Charles Paul Freund's "2001 Nights" (December) applies a tolerant attitude to a religion and culture that few Americans are well acquainted with. I would point out a few facts that might give Freund additional perspective. He writes of the distinguished and elegant intellect of Edward Said. Just to balance the picture of urbane sophistication, he should know that on a recent visit to the Lebanese side of the Israel-Lebanon border, Said participated in that most traditional of Arab practices, throwing stones at the Jews.
For all that Sufi mystics appear to be appealing, note that they are the intellectual heirs of the Hashishin of Crusader times, who assassinated (which is the source of the word in English) both Crusaders and those Muslim leaders who accommodated them. Freund really ought to check his history. Islam did not proselytize, it conquered. Only "people of the book" (Jews and Christians) were not forced to convert or die, but if they did not convert they were subjected to extensive disabilities and added taxes. See The Dhimmi, by Bat Ye'or (Associated University Press).
Bear in mind that Islam spread by the sword. We in the West are in Dar al Harb, the World of Conflict, which is all of the world not part of Dar al Islam, where Islamic law governs. Promoting theocracy to a degree the medieval Church could only dream of, Islam is in many ways incompatible with Western secularism. Its teachings foster not amity but domination.
However, it is possible that American Muslims (especially native-born ones, who know only American freedoms) can formulate an Islam that is what they say it is, as Muhammad Ali said in his recent interview in Reader's Digest. This is not a call for an inquisition, but rather a call for knowledge. What we know can only help us, while what we do not know can leave us undefended.
Los Angeles, CA
Charles Paul Freund replies: Although you wouldn't know it from this letter, I argued that the early, "official," feel-good dialogue about Islam was empty and problematic. But is David Peters' alternative any better? He links Sufism to the Assassins. Islam's mysticism was a rich, established tradition centuries before Assassins founder Hassan al-Sabbah was born. The Assassins were Isma'ilis; their "heirs" are modern Isma'ilis. Isma'ilis of South Asia and the West are among the most liberal and enlightened Muslims in the world. They are evidence of Islam's modernist potential. So is Sunni Turkey, which despite its problems has maintained a secular democracy for 80 years. So are Algeria's besieged secularists. Islam is neither the incarnation of "peace" that the White House claims nor the bogeyman Peters portrays. His charge of "incompatibility," by the way, used to be hurled at Catholics.

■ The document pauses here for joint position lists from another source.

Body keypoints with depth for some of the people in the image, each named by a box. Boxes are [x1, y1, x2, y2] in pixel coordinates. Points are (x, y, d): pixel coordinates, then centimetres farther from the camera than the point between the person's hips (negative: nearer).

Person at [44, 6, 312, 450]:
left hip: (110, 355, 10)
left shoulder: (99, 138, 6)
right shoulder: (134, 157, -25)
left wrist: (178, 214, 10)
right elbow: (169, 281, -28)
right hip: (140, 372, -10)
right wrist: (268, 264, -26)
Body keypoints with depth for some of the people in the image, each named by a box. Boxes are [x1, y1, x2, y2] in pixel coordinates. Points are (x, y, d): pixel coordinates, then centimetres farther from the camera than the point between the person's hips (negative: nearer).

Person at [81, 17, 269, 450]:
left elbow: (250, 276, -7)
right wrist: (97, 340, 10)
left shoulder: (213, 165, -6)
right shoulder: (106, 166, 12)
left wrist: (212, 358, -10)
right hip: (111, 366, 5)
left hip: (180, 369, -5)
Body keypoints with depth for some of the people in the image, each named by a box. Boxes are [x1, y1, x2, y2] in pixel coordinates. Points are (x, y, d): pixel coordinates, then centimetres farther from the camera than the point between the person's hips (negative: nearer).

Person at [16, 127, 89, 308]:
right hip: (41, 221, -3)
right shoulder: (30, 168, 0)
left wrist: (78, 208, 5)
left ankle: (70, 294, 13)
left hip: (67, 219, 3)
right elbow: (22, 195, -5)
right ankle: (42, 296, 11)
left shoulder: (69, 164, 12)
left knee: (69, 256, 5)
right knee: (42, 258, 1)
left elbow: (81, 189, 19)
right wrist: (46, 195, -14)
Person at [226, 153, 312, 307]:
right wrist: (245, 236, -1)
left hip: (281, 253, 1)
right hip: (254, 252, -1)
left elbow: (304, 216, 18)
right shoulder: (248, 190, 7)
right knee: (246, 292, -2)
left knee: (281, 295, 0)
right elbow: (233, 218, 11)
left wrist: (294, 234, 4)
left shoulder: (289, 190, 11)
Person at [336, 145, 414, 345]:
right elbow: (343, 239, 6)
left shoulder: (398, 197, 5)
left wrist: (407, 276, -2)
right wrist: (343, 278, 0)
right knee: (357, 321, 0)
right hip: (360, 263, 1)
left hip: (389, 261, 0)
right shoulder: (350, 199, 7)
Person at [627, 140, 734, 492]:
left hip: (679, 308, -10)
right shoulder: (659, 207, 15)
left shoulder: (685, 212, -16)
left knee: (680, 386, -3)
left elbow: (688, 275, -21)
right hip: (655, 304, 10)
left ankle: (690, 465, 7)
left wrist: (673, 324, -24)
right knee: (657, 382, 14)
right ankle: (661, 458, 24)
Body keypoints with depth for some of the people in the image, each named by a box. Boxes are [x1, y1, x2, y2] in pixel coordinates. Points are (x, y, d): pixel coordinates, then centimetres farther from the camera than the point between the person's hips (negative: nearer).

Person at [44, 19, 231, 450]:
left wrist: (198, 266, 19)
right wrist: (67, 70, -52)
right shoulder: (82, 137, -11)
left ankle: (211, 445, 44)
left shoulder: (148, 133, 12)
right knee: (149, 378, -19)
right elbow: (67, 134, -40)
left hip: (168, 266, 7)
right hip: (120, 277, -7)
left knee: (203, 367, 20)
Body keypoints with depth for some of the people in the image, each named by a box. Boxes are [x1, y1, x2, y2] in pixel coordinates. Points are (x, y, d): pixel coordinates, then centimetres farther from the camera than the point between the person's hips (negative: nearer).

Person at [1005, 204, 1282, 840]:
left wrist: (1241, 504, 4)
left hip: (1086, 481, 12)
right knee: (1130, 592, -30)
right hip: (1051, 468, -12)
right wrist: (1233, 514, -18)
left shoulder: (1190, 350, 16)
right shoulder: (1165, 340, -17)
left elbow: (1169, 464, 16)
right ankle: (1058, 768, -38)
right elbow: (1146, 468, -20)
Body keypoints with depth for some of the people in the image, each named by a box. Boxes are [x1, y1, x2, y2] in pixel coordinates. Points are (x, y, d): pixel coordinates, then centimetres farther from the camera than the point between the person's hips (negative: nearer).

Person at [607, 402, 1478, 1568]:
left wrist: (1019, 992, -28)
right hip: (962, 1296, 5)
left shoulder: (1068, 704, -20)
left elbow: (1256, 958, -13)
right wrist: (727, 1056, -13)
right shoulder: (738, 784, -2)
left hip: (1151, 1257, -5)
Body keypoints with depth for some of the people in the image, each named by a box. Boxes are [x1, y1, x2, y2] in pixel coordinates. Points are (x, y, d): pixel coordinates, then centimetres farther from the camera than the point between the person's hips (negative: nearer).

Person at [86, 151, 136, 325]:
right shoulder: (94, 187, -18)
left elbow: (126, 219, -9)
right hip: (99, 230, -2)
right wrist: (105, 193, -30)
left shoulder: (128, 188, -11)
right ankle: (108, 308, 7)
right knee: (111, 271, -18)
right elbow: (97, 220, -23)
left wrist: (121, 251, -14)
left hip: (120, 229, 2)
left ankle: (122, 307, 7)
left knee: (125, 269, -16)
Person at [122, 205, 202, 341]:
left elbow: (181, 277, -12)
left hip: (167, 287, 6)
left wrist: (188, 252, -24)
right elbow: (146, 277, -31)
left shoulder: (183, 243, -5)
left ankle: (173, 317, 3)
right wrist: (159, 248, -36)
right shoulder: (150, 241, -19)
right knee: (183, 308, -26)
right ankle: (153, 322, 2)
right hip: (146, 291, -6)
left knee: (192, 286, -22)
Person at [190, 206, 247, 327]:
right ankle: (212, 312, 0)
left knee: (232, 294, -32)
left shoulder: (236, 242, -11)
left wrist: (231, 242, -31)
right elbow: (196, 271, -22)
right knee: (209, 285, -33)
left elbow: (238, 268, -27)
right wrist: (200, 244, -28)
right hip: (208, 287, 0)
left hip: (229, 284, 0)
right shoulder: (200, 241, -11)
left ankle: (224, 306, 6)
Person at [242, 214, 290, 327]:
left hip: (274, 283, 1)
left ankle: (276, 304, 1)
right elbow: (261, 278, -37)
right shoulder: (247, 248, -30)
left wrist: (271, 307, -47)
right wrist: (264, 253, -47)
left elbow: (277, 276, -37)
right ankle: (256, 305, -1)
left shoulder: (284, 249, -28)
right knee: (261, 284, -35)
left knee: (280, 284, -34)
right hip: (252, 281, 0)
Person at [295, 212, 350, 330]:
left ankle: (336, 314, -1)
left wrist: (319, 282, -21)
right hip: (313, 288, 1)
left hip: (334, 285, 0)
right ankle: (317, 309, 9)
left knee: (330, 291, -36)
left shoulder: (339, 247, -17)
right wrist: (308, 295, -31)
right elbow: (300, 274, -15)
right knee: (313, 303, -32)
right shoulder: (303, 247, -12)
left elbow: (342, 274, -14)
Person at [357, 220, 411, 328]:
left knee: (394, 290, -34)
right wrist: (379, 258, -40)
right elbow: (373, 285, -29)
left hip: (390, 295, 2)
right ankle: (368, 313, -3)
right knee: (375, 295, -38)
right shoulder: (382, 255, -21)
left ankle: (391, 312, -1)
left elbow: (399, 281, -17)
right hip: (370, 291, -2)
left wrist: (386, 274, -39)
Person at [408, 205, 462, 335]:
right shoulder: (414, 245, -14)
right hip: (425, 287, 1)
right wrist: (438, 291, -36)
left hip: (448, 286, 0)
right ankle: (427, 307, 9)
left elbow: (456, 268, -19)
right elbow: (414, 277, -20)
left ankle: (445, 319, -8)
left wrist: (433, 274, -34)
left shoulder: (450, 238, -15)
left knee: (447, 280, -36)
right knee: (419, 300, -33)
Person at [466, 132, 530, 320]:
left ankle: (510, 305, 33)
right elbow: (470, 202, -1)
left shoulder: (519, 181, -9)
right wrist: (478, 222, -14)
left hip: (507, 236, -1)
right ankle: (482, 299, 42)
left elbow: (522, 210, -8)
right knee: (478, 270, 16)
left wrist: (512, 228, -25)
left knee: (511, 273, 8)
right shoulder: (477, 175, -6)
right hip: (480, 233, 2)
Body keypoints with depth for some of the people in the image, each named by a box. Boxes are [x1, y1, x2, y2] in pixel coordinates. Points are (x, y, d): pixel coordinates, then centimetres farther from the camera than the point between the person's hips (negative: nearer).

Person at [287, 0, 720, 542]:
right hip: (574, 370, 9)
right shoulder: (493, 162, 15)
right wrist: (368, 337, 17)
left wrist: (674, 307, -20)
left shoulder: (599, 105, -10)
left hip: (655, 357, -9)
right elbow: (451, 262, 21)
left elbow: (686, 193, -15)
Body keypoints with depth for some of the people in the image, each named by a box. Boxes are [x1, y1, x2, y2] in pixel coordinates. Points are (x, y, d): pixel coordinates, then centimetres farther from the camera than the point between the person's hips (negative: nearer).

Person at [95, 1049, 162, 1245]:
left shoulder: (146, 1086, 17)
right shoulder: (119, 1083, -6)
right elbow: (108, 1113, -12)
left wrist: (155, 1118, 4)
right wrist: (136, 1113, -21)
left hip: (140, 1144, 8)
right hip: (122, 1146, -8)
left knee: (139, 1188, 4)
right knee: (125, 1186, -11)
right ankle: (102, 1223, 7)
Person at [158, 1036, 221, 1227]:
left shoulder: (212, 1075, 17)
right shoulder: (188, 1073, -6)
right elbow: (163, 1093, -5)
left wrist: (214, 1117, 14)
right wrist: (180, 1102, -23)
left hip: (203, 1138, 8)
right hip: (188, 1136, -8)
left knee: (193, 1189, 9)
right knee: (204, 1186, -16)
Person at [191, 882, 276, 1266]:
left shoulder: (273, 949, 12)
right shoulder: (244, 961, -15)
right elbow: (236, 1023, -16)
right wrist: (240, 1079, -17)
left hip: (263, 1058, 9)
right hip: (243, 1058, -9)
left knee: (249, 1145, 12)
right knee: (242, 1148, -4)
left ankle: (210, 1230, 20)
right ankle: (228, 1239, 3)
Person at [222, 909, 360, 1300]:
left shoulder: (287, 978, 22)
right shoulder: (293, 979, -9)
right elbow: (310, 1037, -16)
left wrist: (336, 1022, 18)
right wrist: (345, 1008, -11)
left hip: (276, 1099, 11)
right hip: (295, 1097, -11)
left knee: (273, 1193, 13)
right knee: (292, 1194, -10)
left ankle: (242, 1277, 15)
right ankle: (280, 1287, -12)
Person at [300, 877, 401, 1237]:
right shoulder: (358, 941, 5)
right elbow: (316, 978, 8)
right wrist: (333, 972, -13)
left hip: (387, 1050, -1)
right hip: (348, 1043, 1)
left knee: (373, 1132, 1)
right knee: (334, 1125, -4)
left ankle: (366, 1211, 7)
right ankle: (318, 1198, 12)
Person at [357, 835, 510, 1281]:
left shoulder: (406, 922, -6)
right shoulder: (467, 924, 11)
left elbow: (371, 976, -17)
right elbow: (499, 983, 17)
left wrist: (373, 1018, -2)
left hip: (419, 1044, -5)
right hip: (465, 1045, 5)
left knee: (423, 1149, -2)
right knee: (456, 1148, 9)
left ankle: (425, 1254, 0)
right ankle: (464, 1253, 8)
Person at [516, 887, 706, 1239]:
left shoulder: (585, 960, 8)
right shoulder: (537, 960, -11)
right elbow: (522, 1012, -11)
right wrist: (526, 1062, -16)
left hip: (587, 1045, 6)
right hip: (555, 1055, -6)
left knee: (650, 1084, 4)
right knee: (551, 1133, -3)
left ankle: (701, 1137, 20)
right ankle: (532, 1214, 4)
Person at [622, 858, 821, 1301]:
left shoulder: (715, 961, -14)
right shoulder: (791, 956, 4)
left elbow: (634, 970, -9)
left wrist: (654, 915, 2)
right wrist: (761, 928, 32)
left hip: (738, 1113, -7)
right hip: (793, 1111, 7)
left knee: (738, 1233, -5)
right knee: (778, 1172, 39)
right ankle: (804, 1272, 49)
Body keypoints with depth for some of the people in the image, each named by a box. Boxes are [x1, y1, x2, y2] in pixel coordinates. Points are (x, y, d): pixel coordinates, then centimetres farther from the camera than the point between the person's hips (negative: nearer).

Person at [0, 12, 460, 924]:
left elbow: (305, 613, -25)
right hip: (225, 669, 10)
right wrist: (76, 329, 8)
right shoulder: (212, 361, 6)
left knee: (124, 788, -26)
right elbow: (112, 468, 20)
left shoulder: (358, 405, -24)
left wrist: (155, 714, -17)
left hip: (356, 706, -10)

My assertion about the relative tolerance of Islam is not controversial. Even as restricted dhimmis, the Jews of Islam for centuries led less restricted and more dignified lives than did Europe's Jews. Until modern times, Islam's Jews were far less likely to be massacred, forcibly ghettoized, Satanized, or subjected to inquisition. Islam wouldn't tolerate such "pagans" as Zoroastrians, but neither would Christendom. Zoroastrians who survived and prospered did so among Hindus.
Islam spread in many ways, including conquest and trade. But even after conquest, Islamization was often very gradual. Between Egypt's conquest and the rise of a Muslim majority there, for example, seven centuries passed.
Liberty sans Paradox
Cathy Young's "Liberty's Paradoxes" (December) reads like a reluctant statist's apology for a necessary evil. She marginalizes those who quote Benjamin Franklin as knee-jerk libertarians, too dogmatic to see the value of compromise and consensus in this time of "war."
Law enforcement didn't lack for tools to prevent September's attacks. Institutional stasis and interdepartmental rivalry, inevitable in a massive bureaucracy, were our government's Achilles heel. It was a colossal and predictable failure, given the $300 billion spent each year on defense.
President Clinton declared a war on terrorism some time ago, another government effort like the wars on drugs and poverty. Young suggests government can win such wars, ignoring as usual the unblemished record of failure. Time and again we see that expanding law enforcement's power simply corrupts.
Young also derides the notion that giving less offense would reduce our enemies' ire. Like a gambler doubling on a losing bet, she insinuates that a less intrusive foreign policy now would be a sign of weakness. By implication she equates the bombing of civilian targets by U.S. planes with the international terror of McDonald's and Hollywood. As incitements of extremist hatred, these would appear leagues apart.
Young interprets the greatest recent failure of our government to fulfill its first responsibility, national defense, as cause to yield even more liberty and power to our monopolist protectors. A magazine called Reason is hardly the place I'd expect to see such a viewpoint, unless the parody is intended.